Namik Ekinci, board chairperson for the Turkish Steel Foreign Trade Association, told Reuters that Turkey was looking to boost its trade with West Africa and sub-Saharan countries, where there is demand for the less capital-intensive steel products that Turkey mainly exports.
"Looking at the product types these countries consume, it's products that we have the capability to produce like rebar and pipes. Therefore, these countries are markets where we have a chance," Ekinci said.
"This is why the market we are working with in the first stage is West Africa," he said, adding that the Caribbean, South America and Southeast Asia were the next targets.
According to TSEA data, more capital-intensive products, used in the automotive and white goods sectors, account for a quarter of Turkey's steel production, while products like rebar and pipes account for 53%.
The world's eighth biggest steel producer, Turkey ranks second in global exports of rebar, figures from the World Steel Association show.
In a move that ignited fears of a global trade war, US President Donald Trump in March imposed a 25% tariff on steel imports and a 10% tariff on aluminium imports, leading to a 56% slump in Turkey's exports to the US between January and May.
In early July, EU countries also voted in favour of a combination of quota and tariffs to prevent a surge of steel imports into the bloc that could follow the US levies.

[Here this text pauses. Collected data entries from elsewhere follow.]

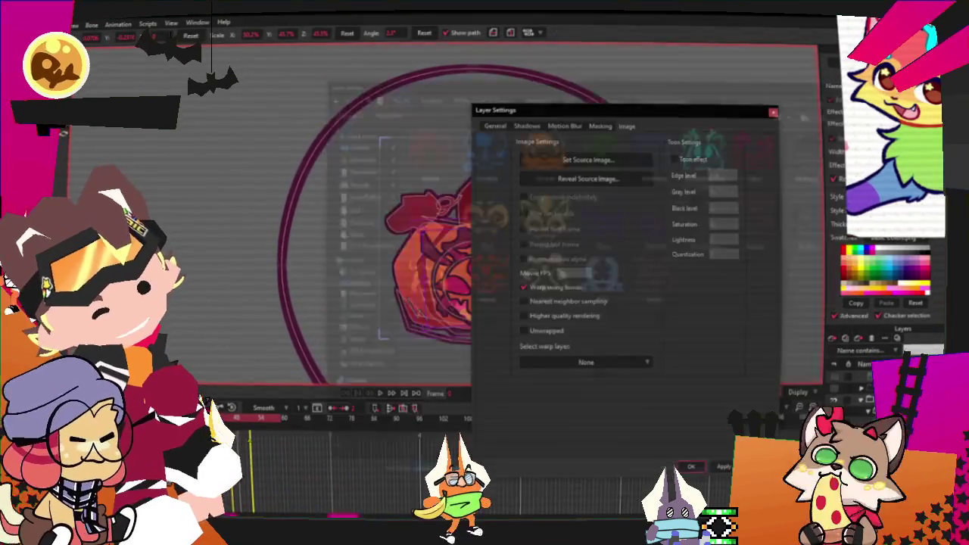
pyautogui.click(703, 474)
pyautogui.scroll(3, 488, 284)
pyautogui.scroll(3, 488, 284)
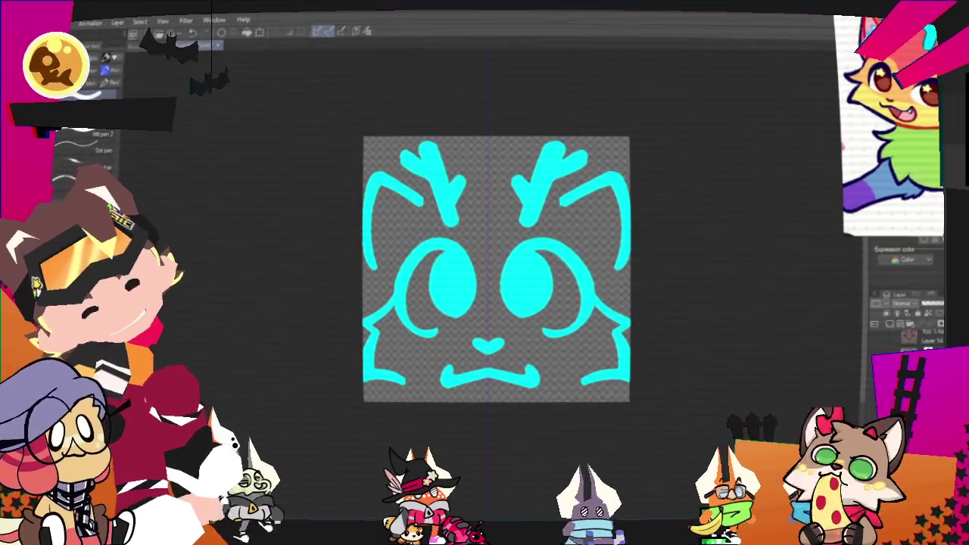
# Export the cat face as a PNG at the original data's scale and accept the preview.
pyautogui.click(45, 21)
pyautogui.click(212, 169)
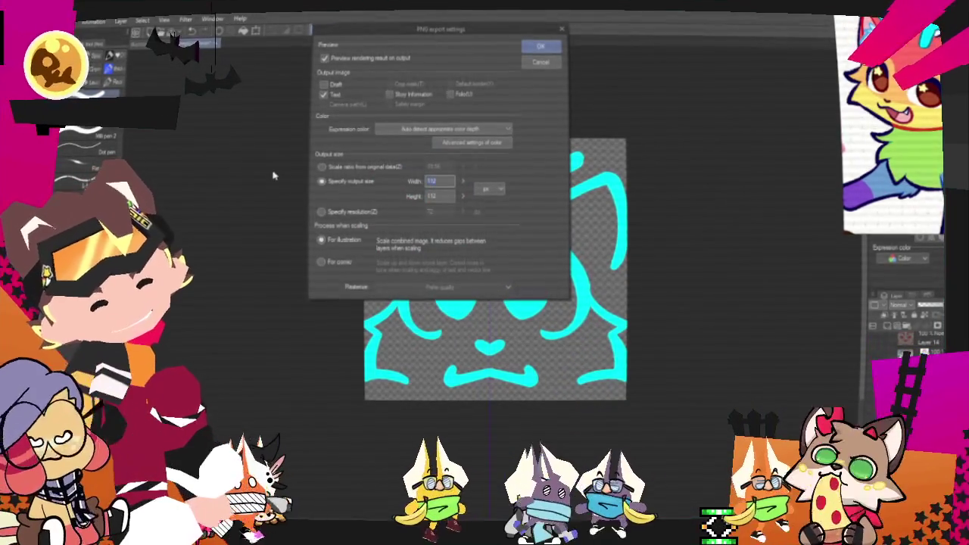
pyautogui.click(321, 168)
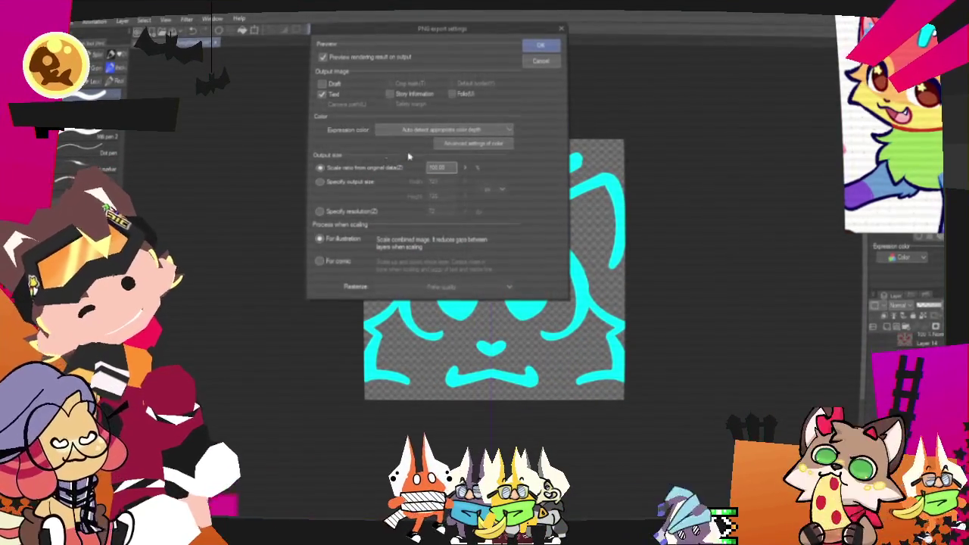
pyautogui.click(540, 46)
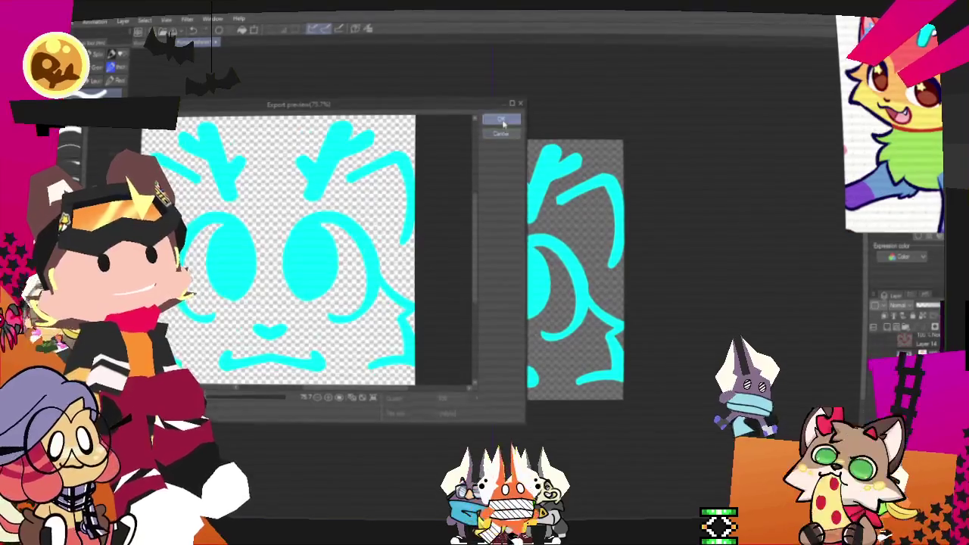
pyautogui.press('Return')
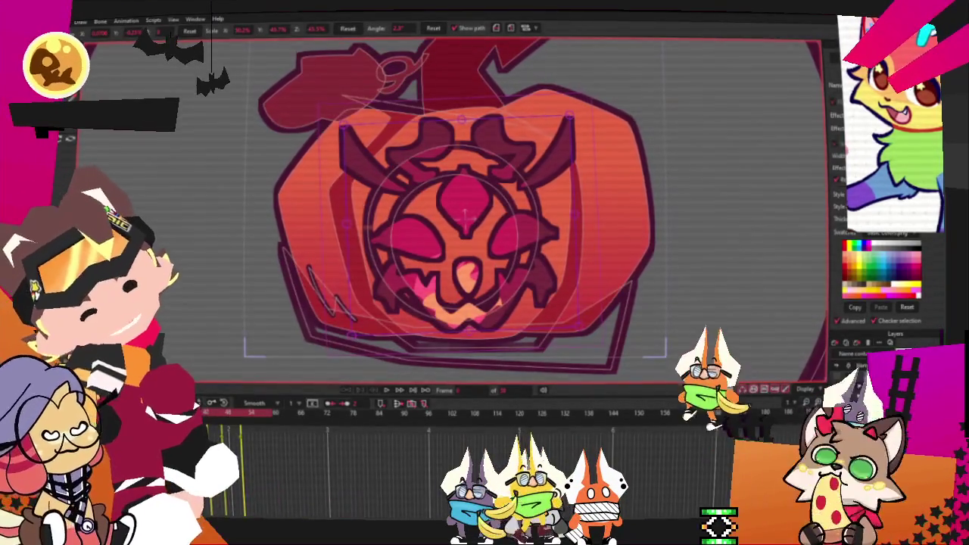
# Load the re-exported antlered cat face image as the face layer's source image.
pyautogui.doubleClick(885, 376)
pyautogui.click(557, 129)
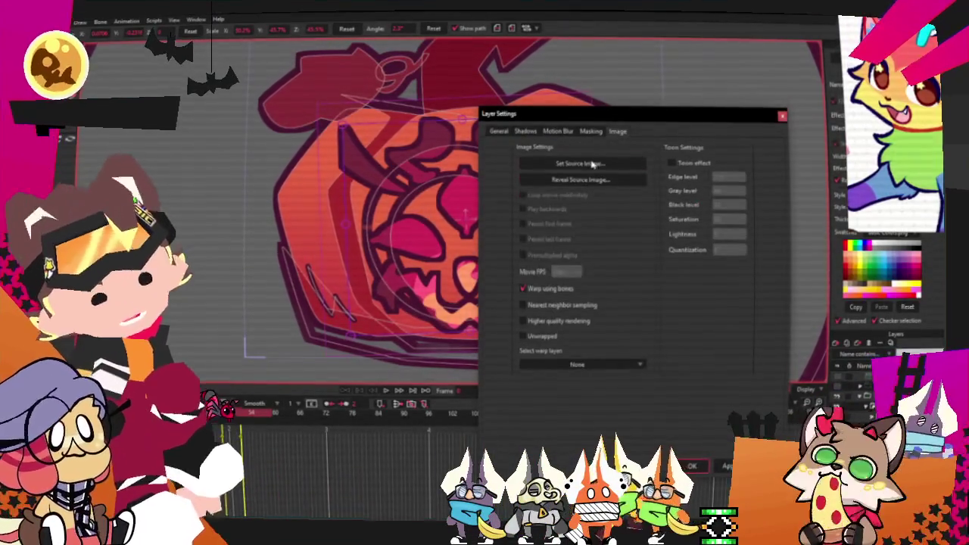
pyautogui.click(583, 165)
pyautogui.doubleClick(703, 147)
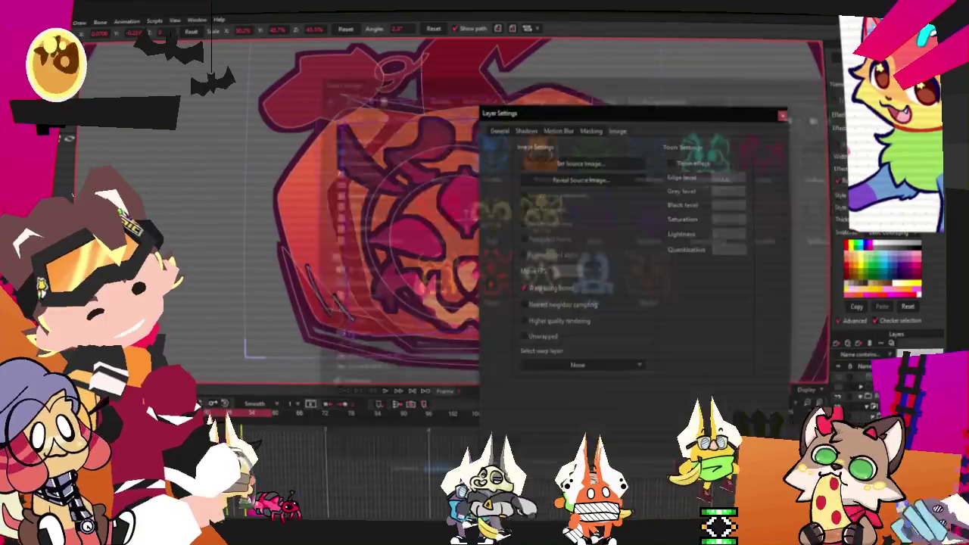
pyautogui.click(690, 465)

In order to tackle the US tariffs and protectionist measures, Ekinci said Turkey wanted to increase its effectiveness in other emerging markets "as the US and the EU adopt measures to make trade harder."
He said a union of Turkish exporters would jointly start a new firm to penetrate the target markets through time charter shipments, aiming to increase Turkey's market share in West Africa from below 5% to 15% by cutting shipping costs.
The project is expected to cut transport costs of steel exported to West Africa to around $30/t, from nearly $100, making it significantly more competitve, Ekinci said.